Yazdırdığınız Makale: TESLİMİYET VE DİRENÇ.


TESLİMİYET VE DİRENÇ

 

      Yaşamı rahat bıraktım, akışında gidiyor günler.Ötelere gitmekle, gitmemek arasında sessizce duruyorum. Bir yanım “Hadi gel buralardan gidelim diyor, bir yanım sessiz sessiz kadere boyun eğmemiz gerektiğini telkin ediyor.
      Ah şu içimdeki değişimi gerçekleştirip bir karar versek gitmem gerektiğine, biliyorum ayaklarım beni alıp götürecek.
      Ama ya kalp direnirse?
      Söylemesi, yazması kadar kolay değildir, değişimi gerçekleştirmek zordur; Bu koca bir geçmişi ve o geçmişin alışkanlıklarını, koşullanmalarını, doğrularını, yanlışlarını arkada bırakmak anlamına gelir çünkü.
       Ha deyince yapılamaz, ama olanaksız da değildir.
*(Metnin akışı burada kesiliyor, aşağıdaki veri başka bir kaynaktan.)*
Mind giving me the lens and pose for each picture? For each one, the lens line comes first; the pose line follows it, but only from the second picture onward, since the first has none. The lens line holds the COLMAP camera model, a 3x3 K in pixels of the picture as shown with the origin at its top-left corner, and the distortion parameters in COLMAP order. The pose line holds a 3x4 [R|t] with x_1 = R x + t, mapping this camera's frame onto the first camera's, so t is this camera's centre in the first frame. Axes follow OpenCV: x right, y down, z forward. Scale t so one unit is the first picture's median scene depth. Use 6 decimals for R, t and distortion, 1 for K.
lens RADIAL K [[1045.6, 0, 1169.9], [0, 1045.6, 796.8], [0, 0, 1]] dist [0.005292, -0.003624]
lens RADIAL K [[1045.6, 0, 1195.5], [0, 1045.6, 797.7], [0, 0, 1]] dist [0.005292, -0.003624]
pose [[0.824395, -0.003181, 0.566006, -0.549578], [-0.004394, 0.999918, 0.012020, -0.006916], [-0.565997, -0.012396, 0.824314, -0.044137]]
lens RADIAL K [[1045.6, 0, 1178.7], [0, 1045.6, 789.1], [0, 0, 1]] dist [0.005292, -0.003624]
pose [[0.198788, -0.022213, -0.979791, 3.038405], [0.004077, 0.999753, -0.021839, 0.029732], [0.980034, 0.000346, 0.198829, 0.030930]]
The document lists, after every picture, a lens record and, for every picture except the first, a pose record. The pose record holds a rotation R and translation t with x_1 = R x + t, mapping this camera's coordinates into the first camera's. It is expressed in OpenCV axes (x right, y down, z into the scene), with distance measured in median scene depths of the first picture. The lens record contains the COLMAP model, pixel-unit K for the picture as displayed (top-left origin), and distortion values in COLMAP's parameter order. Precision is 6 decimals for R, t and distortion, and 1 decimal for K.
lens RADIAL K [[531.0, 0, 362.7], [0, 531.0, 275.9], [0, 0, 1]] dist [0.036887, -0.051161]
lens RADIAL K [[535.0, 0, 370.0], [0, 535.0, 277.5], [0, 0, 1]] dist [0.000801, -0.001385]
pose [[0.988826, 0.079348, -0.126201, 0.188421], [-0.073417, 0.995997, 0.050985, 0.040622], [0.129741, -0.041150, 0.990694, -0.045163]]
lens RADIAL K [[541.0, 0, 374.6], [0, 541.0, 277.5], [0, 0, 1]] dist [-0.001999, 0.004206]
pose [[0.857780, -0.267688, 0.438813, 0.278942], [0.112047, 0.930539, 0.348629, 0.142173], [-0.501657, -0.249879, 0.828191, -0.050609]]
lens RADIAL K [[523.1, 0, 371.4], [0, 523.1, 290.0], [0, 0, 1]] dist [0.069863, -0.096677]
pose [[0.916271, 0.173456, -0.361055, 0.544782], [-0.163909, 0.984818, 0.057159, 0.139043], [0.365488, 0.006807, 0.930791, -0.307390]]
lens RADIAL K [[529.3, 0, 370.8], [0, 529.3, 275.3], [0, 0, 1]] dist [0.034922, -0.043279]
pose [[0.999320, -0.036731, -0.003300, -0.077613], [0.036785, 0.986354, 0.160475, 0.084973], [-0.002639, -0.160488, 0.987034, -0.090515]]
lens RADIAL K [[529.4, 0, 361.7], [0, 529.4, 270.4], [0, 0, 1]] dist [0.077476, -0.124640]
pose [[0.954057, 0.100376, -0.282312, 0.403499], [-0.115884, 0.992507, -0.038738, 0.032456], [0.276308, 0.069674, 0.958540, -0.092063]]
Niyet, ilk adımdır bana göre ve sonrasında teslimiyet gerekir.
       Teslimiyet ise siz artık, “Bu benim başıma neden geliyor?” diye sormadığınızda devreye girer.
       Görünüşte en kabul edilemez ve acı verici durumun içinde bile daha derin bir hayır gizlidir.
       Tarih boyunca büyük kayıplar, hastalıklar, felaketler karşısında kabul edilemez olanı kabul eden ve böylece tüm anlayışları aşarak huzuru bulan insanlar olmuştur, “bilge” dediğimiz kişiler onların arasından çıkmıştır. Onlar, o âna teslim olarak başarmışlardır bunu, o ânı yorumlayan bir öykü yaratmaktan vazgeçerek…
      Çünkü, öykü yaratmak zihinsel yargılarla özdeşleşmeyi de beraberinde getirir hep; her türlü birikim, iyi-kötü tanımları ortaya dökülüverir ve insan o öykünün içinde yine ister istemez bir direnç oluşturur. Direncin olduğu yerde de teslimiyet gerçekleşmez.
      Ben bu yazıyı Kelkit’te teslimiyetle, teslimiyete karşı içimde bir direnç oluşturup  bocaladığım bir zamanda kaleme alıyorum.
      Kendimi yalnız, kırgın, yorgun ve ümitsiz hissettiğim bir anda sokağa çıkıp esen temmuz rüzgarına ve yağan yağmura aldırmadan Kelkit sokaklarında yürürken ağaçların sessiz çağrılarını duydu kulaklarım.
       Her biri derin bir sükûnet içinde öylece duruyor; yakınmadan, söylenmeden, isyan etmeden kendilerini rüzgâra ve yağmura bırakıyorlardı.
       Yapraksız, kuru dallarıyla o denli beklentisiz bir görüntü veriyorlardı ki dinginliklerinin yarattığı huzur bana kadar ulaşıyordu.
       Hiçbirinde en ufak bir kaygı hissedilmiyordu; ne bir an önce çiçek açmak ne de yapraklanmak için uğraşıyorlardı. Doğanın döngüsüne teslim olmuşlardı. Doğru vakit geldiğinde yeniden canlanacaklarını biliyorlardı. Zihnin esareti altında değildi onlar; korku, telaş ve bunalım yaratan düşünceleri yoktu. Hepsi olanı yaşıyor ve âna kabul veriyordu.
      Aynen bir  büyük ustanın dediği gibi: Yaşamı rahat bırakın. Bırakın, o olsun.